En un pueblo costero ubicado en un lugar lejano y un tanto olvidado de la península de Nicoya, Costa Rica; vive un pueblo que es un pequeño paraíso. Al este, el Océano Pacífico lo refresca con incesantes olas de cristalinas y tibias aguas de un mar que de lejos se ve turquesa, las cuales caen rendidas una tras otra en las blancas arenas de su espectacular playa que tiene la forma de un cuarto creciente lunar, dejando una estela de conchas y caracoles cuando las aguas se retiran después de haber saciado la sed de las viejas arenas que han conformado aquel Edén.
La playa de más de cien metros de ancho cuando la marea baja, está rodeada de una densa orla de color verde oscuro; formada por el exuberante follaje de una enorme cantidad de almendros con sus hojas verde pálido y tonos dorados, que se entremezclan con el tupido verdor de las hojas de los árboles de espavel; sobresaliendo al azar y de manera cuantiosa, incontables palmeras de todos los tamaños que por su altura, dejan al descubierto sus racimos con abundante cantidad de drupas, perseguidas por los turistas.
El pueblo se extiende sobre una franja de tierra de unos cinco kilómetros de largo y dos de ancho que circunda por el oeste un caudaloso río de frescas y mansas aguas. Haciendo en su recorrido una gran cantidad de pozas, quizás más de una docena, donde los lugareños: hombres y mujeres de todas las edades se refrescan en los secos y calientes veranos de la región. El río que desciende de altas montañas del oeste, después de correr paralelo al mar por media decena de kilómetros, da un giro hacia el este, para desembocar en el Pacífico.
Desde siempre se ha llamado Río Espabeles, ya que sus riberas están saturadas de abundantes árboles de esta clase, que dan fresca sombra en los meses del estío y sus hojas se convierten en una espectacular alfombra natural. Entre la franja que forma el río y la playa "vive" el pueblo de Espabeles del Río. Casas centenarias y humildes como sus habitantes regadas al azar a cierta distancia, que han ido dejando que las propiedades que están frente a la homónima playa, se vayan llenando de pequeños hoteles, palenques, restaurantes, bares y otros comercios.
Nació cuando algunas familias campesinas, a finales del siglo XIX se instalaron en aquella zona, de torrenciales aguaceros de agosto a octubre y de calientes y secos veranos que se extienden desde noviembre hasta mayo. Valientes trabajadores que, a pesar de lo inhóspito del lugar, lo lejano, el calor, zancudos y serpientes venenosas; desaguaron muchas lagunas que había en la zona y las transformaron en fértiles llanuras para sembrarlas de arroz, algodón, melón y otros cultivos; además de extensos pastizales para el ganado que desde lejos parece una mesa de billar.
El Río Espabeles de verano es un grato amigo que invita a todos con su ronco acento a disfrutar de su calma y frescura, corriendo sin prisa y majestuosamente entre grandes piedras y raíces de centenarios árboles. En invierno sufre un profundo cambio, convirtiéndose en un enemigo que ha segado la vida de muchos hombres y animales con sus crecidas tormentosas, donde el agua, ingrediente fundamental de la vida, se convierte en una poderosa fuerza de destrucción. El río da la vida y la muerte, binomio que forma la trama y urdimbre de los mortales.

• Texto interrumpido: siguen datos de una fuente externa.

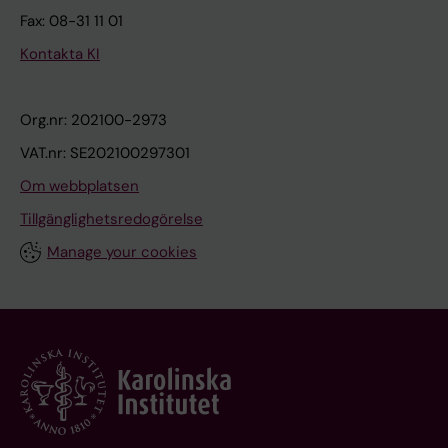
Fax: 08-31 11 01
Kontakta KI
Org.nr: 202100-2973
VAT.nr: SE202100297301
Om webbplatsen
Tillgänglighetsredogörelse
Manage your cookies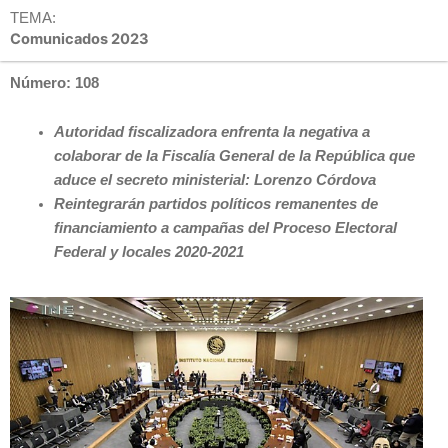
TEMA:
Comunicados 2023
Número: 108
Autoridad fiscalizadora enfrenta la negativa a
colaborar de la Fiscalía General de la República que
aduce el secreto ministerial: Lorenzo Córdova
Reintegrarán partidos políticos remanentes de
financiamiento a campañas del Proceso Electoral
Federal y locales 2020-2021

Amigos en las buenas y en las malas, los espaveles; nativos de aquellas riberas, se nutren de las aguas del río en verano para tener verde follaje que da alivio a sus habitantes en las calurosas tardes de los largos estíos. En invierno, cuando el "amigo se enoja", aferrados a sus raíces resisten las iras del coloso. Testigos silenciosos de los quehaceres humanos y de las aguas que saludan al pasar sabiendo que no volverán. Con su estoica presencia desde tiempos inmemoriales, dieron nombre al río, a la playa y ante todo al pueblo que en conjunto es un "gajito de cielo".
Desde cuando el lugar se llama así, no se sabe. La partida de bautismo del pueblo se perdió cuando a los primeros aldeanos la parca los introdujo en la impenetrable noche oscura del olvido. Desde entonces, la vida transcurre humilde y sencilla: de junio a octubre torrenciales aguaceros que descienden de la selvática sierra junto a amenazadoras tormentas eléctricas; de noviembre a mayo la estación seca convierte los rocosos peñascos en eriales de ramas color café que parece no tener vida, la que retoman con renovado vigor con las primeras lluvias.